Here is what to do if your dog doesn’t take treats, either because it doesn’t like them or is overexcited. If its body language signals that the animal is too stressed or overwhelmed, lure it to a safe spot, ask it to sit down, and try to calm it down.

Related: 10 Things New Dog Owners Should Know

4. Working with a Halti Collar

Firstly, if you walk your dog using a collar, we advise you to get a harness. You can find out how to choose it at the pet-store blog. Sometimes dogs can pull simply because they feel uncomfortable in a collar, and they believe they can run away from it somehow if they are walking fast enough. Also, the constant pressure on their neck is terrible for their health.

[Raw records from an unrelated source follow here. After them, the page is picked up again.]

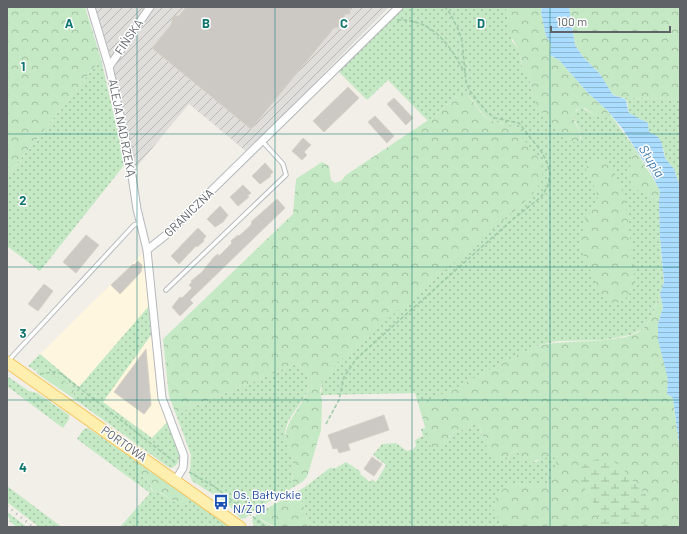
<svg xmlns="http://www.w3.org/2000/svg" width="687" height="534" font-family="Barlow,sans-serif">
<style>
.commercial{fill:#fff6df}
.industrial{fill:url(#industrial-furrows)}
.grass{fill:url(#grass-dots)}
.forest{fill:url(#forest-crowns)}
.wetland{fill:url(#wetland-marsh)}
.water{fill:url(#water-rules)}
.building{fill:#ccc9c5;stroke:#d6d0c5}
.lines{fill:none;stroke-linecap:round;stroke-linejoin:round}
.service-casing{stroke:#b5b8bc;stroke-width:5.5}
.minor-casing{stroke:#b5b8bc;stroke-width:9}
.primary-casing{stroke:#f5c55d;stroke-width:13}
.path{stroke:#9dcaa8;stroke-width:1.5;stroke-dasharray:4 2;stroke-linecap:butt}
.service{stroke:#fff;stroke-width:3.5}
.minor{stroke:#fff;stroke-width:7}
.primary{stroke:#ffefaf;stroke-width:11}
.rail{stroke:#b6b7b8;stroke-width:2.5;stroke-dasharray:1 5;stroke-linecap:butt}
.grid{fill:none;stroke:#0f766e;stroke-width:1;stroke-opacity:0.55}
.labels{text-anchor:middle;stroke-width:3;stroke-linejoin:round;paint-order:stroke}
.street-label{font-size:12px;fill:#5f6368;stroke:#fff}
.transit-label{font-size:12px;fill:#164399;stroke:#fff;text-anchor:start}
.water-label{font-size:13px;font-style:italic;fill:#3f78ac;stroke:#fff}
.grid-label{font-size:13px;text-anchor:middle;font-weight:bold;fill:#0f766e;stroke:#fff;stroke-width:3;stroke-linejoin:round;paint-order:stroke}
</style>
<defs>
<pattern id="industrial-furrows" width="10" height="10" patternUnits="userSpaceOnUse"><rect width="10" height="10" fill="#e0deda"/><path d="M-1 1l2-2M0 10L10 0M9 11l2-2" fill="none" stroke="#b9b8b5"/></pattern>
<pattern id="grass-dots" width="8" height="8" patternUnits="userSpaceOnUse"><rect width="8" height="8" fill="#c5e9c4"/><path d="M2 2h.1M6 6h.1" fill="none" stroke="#a3c0a3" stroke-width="1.8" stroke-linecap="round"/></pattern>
<pattern id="forest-crowns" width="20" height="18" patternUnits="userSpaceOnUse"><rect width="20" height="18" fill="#c5e9c4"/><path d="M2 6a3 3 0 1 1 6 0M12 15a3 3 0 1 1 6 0" fill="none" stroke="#a3c0a3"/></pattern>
<pattern id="wetland-marsh" width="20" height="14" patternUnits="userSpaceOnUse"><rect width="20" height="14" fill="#c5e9c4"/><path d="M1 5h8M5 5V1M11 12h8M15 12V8" fill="none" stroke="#a3c0a3"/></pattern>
<pattern id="water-rules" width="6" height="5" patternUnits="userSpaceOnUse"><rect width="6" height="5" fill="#adf"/><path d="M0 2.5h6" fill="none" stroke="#8eb7d2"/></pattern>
</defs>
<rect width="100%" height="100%" fill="#f1efe8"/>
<path class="commercial" d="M 143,253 L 149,306 L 79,387 L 40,354 Z
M 151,335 L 158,398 L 168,421 L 152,438 L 102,402 Z"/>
<path class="industrial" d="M 95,7 L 389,7 L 247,152 L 189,104 L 135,169 L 128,130 L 106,42 Z"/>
<path class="grass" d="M 404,7 L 506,7 L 512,41 L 518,48 L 522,66 L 529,77 L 533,97 L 581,140 C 582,129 573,123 574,113 L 581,107 L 594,115 L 608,115 L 607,110 L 634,147 L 632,160 L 650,196 L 659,201 L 661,254 L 664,282 L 651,318 L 643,329 L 630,335 L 604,340 L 558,341 L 540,345 L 521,353 L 444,395 L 418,403 L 415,393 L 321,395 L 322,383 L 503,123 C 484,121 481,111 470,97 L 456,96 L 436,115 L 428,121 L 388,80 L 367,100 L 338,71 Z
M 101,59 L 125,164 L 40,271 L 7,246 L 7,176 Z
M 624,98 L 680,99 L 680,187 L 674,169 L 665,158 L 664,151 L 657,136 L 649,132 L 648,123 L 629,113 L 627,101 Z
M 149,306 L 151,335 L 103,402 L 152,438 L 168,421 C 172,433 189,459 172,468 L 167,466 L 73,398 L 74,391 L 70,384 L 58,379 L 48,370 L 37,369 L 36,371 L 28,366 L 40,354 L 79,387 Z
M 295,364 L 299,365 C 328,389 287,407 285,433 C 285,444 293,456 294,466 C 294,472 291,476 293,482 L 302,482 L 255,510 L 245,518 L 241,519 L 227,503 L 192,481 L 190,475 L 191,455 L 176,414 Z
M 7,376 L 29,391 L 37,393 L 69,415 L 69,419 L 63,428 L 7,386 Z
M 474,423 L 479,425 L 482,435 L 504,459 L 517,450 L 522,459 L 536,462 L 542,458 L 554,456 L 558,466 L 547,485 L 526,485 L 516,483 L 494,508 L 502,527 L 309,527 L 302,501 L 296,500 L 288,503 L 282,500 L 305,487 L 330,468 L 336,468 L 346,462 L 361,472 L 360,474 L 370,482 L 372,479 L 376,482 L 386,465 L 373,455 L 382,444 L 396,443 L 407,451 L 412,450 L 416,446 L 415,440 L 423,436 L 421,429 L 426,428 L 431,447 L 428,450 L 450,437 L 451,433 L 466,429 Z
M 88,428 L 136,461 L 134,462 L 135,471 L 149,482 L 152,491 C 164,492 173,504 186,505 L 189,498 L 229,527 L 120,527 L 150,493 L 77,439 L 84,429 Z
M 7,486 L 59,525 L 62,527 L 39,527 L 7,502 Z
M 7,512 L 27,527 L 17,527 L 9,521 L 10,519 L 7,515 Z
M 257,514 L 262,521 L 273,527 L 254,527 L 252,520 Z"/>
<path class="forest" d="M 7,7 L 85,7 L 101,59 L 7,176 Z
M 506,7 L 542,7 L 541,12 L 546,36 L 551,44 L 550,55 L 559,60 L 588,93 L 607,110 L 608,115 L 606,118 L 594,115 L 585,108 L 577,109 C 569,119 578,125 581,135 L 579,142 L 571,142 L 566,139 L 539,109 L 533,97 L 529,77 L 524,72 L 518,48 L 510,35 Z
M 569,7 L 680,7 L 680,99 L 624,98 L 613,95 L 600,74 L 583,57 L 575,45 Z
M 464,94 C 475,99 477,112 487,118 C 494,123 502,122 510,126 C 516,129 521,136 525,141 C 543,162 551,174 530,197 L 337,363 L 322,383 L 320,390 L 322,401 L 321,430 L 307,477 L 302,482 L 293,482 C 291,476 294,473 294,467 C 293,454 283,445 286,432 C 292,407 326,387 299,365 L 295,364 L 176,414 L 169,396 L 163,339 L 293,214 L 296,179 L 322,162 L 329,166 L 331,180 L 335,183 L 341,181 L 346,175 L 436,115 L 456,96 Z
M 634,147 L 661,192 L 659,201 C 653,196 645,195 639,191 C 621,181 633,162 634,147 Z
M 596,158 L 601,158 C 627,180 627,213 631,245 C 632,256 635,268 634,278 C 634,298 615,313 601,294 L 581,250 L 580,239 L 586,218 L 596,205 L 598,198 L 596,190 L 586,170 L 590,160 Z
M 660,293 L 663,307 L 658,324 L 668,380 L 667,394 L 673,398 L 680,452 L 680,527 L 502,527 L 493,508 L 496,496 L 508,485 L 516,483 L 526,485 L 547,485 L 557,466 L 554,456 L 530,462 L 522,459 L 517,450 L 504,459 L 495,460 L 489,454 L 479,425 L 474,423 L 466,429 L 451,433 C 447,444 439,450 427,450 L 431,447 L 418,403 C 447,394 472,380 498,365 C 512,358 526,349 542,345 C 567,339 625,345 643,329 C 652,320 656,305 660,293 Z
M 40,368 L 47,369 C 55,379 70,380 74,391 L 73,398 L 39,375 L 36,371 Z
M 136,461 L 189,498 L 186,505 L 179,504 L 161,493 L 153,491 L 149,482 L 135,471 L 133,464 Z
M 282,500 L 288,503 L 296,500 L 302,501 L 309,527 C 290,527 269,531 257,514 Z"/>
<path class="wetland" d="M 598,459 C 620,459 622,469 635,483 C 640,490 648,494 649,503 C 651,513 647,518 643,527 L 599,527 C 598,520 598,512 595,506 C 586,485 562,469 598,459 Z"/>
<path class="water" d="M 542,7 L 569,7 L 575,45 L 583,57 L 600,74 L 613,95 C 631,101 624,97 629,113 L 648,123 L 649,132 L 657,136 L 661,141 L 665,158 L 674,169 L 680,187 L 680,452 L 673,398 L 667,394 L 668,380 L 658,339 L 658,324 L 663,307 L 660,293 L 664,282 L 660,238 L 659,201 L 660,191 L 650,171 L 622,128 L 607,110 L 588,93 L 559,60 L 550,55 L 551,44 L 546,36 L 541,12 Z"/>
<path class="building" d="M 186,7 L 350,7 L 350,14 L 344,14 L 345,20 L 338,21 L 339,27 L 334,28 L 251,129 L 152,48 L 171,25 L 173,16 L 179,16 Z
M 348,87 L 359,98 L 324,132 L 313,121 Z
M 394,98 L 413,118 L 406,125 L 387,104 Z
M 375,116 L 394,136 L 387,143 L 368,122 Z
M 303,138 L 311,145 L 304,152 L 307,155 L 302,160 L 292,151 Z
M 265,163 L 273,172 L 270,175 L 271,176 L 260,184 L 252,176 Z
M 243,185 L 251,193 L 247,196 L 249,197 L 238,206 L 230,197 Z
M 277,199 L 285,208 L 190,300 L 193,303 L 180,316 L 172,307 L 180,297 L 182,298 L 192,288 L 189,285 L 192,282 L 191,281 L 202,272 L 214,257 L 218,254 L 219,256 L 232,243 L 231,241 L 238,235 L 239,236 L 250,226 L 252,223 L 251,222 Z
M 220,206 L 228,215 L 223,222 L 215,227 L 207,219 Z
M 198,228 L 206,236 L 203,240 L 204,241 L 197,247 L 196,246 L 179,264 L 171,256 Z
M 86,235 L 99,245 L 76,273 L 63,262 Z
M 138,261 L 142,265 L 141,272 L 120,294 L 111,285 L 133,264 L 134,265 Z
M 44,284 L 53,291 L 38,311 L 28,304 Z
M 146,349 L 151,405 L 144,414 L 114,392 Z
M 384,415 L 389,430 L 348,444 L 350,450 L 339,453 L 337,448 L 333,449 L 328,435 Z
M 372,457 L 382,464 L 374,476 L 364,469 Z"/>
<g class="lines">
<g class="service-casing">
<path id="service" d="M 166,290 L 286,175 L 283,164 L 262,141
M 8,361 L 134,225 L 140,223"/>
</g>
<g class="minor-casing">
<path id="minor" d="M 91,7 L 109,67 L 128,150 L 137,209 L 147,250 L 162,398 L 184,456 L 183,468 L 175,481
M 109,67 L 150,7
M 147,250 L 166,235 L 399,7"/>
</g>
<g class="primary-casing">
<path id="primary" d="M 7,362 L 240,527"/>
</g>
<path class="path" d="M 397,20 C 434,19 449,45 465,73
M 40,374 L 54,372 L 60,373 L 176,463
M 326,424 L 339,400 L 344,377 L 356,359 L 512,220 L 541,197 L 548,186 L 550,174 L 547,162 L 541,151 L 519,123 L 495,118 L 487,112 L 470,91 L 466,82 L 462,41 L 459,31 L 451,15 L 445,7
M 189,472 L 215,487 L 266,527"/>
<use href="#service" class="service"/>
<use href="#minor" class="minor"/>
<use href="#primary" class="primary"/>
<path class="rail" d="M 7,506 L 33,527"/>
</g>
<path class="grid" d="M 137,7 L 137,527M 275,7 L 275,527M 412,7 L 412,527M 550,7 L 550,527M 7,134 L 680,134M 7,267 L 680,267M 7,400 L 680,400"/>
<defs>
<g id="bus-bare" transform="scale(1.2)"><path d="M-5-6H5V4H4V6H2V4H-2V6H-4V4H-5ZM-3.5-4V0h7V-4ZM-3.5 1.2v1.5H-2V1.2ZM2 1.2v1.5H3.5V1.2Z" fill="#1a4fb4" stroke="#fff" stroke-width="2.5" paint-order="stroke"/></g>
</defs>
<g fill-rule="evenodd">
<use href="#bus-bare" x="221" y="502"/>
</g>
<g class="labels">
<g class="street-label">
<text transform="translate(129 37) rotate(-56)" y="4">FIŃSKA</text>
<text transform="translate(122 128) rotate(79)" y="4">ALEJA NAD RZEKĄ</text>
<text transform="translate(189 213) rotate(-44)" y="4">GRANICZNA</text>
<text transform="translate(124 444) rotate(35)" y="4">PORTOWA</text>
</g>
<g class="transit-label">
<text x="233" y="499">Os. Bałtyckie<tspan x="233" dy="14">N/Ż 01</tspan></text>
</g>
<g class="water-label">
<text transform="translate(652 161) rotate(58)" y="5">Słupia</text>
</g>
</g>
<g class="grid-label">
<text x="69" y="28">A</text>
<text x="206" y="28">B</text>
<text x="344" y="28">C</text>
<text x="481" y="28">D</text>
<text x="23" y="71">1</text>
<text x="23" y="205">2</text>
<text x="23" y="338">3</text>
<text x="23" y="472">4</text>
</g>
<rect width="687" height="534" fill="none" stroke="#5f6368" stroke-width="16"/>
<path d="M551 26v6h119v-6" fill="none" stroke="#5f6368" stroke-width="2"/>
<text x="557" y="26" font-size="12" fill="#5f6368" stroke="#ffffff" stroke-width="3" paint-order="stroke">100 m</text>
</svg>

Halti is a head collar that sits just below the dog’s eyes and doesn’t let the dog pull forward. However, you should be very careful with it because if a halti is not used correctly, it can injure the dog. Also, avoid tugging the dog lead to keep the pup safe during training.

The first step is you need to teach the dog to feel comfortable in a halti. Simply put it on and feed the pup verbally praising it for good behavior. Once the dog doesn’t try to take the halti off, you’re ready to work. It will be very hard for the dog to pull wearing a halti. But you still need to reward them with treats and words for walking correctly on the leash. The puppy needs to get used to walking somewhere near you on a loose leash. If it dashes forward in a halti, it can get injured.

5. Use the Tug Toy

If your dog loves toys, use them to teach it to walk politely on a leash. It works just like with food – you play the tug game every time the leash is loose. It also helps to build a connection between the pup and the owner. Use only tug play. The fetch game won’t work in this case because you need to teach the dog to be around you.

Related: How to Understand Dog Body Language

It is quite easy to stop the dog from pulling the dog lead. So please, don’t use a prong, shock, or choke collars. They can injure your pet, and can also lead to nervousness, aggressiveness, and other issues. Moreover, they don’t work that well – many dogs continue pulling even in such collars because they’re stressed.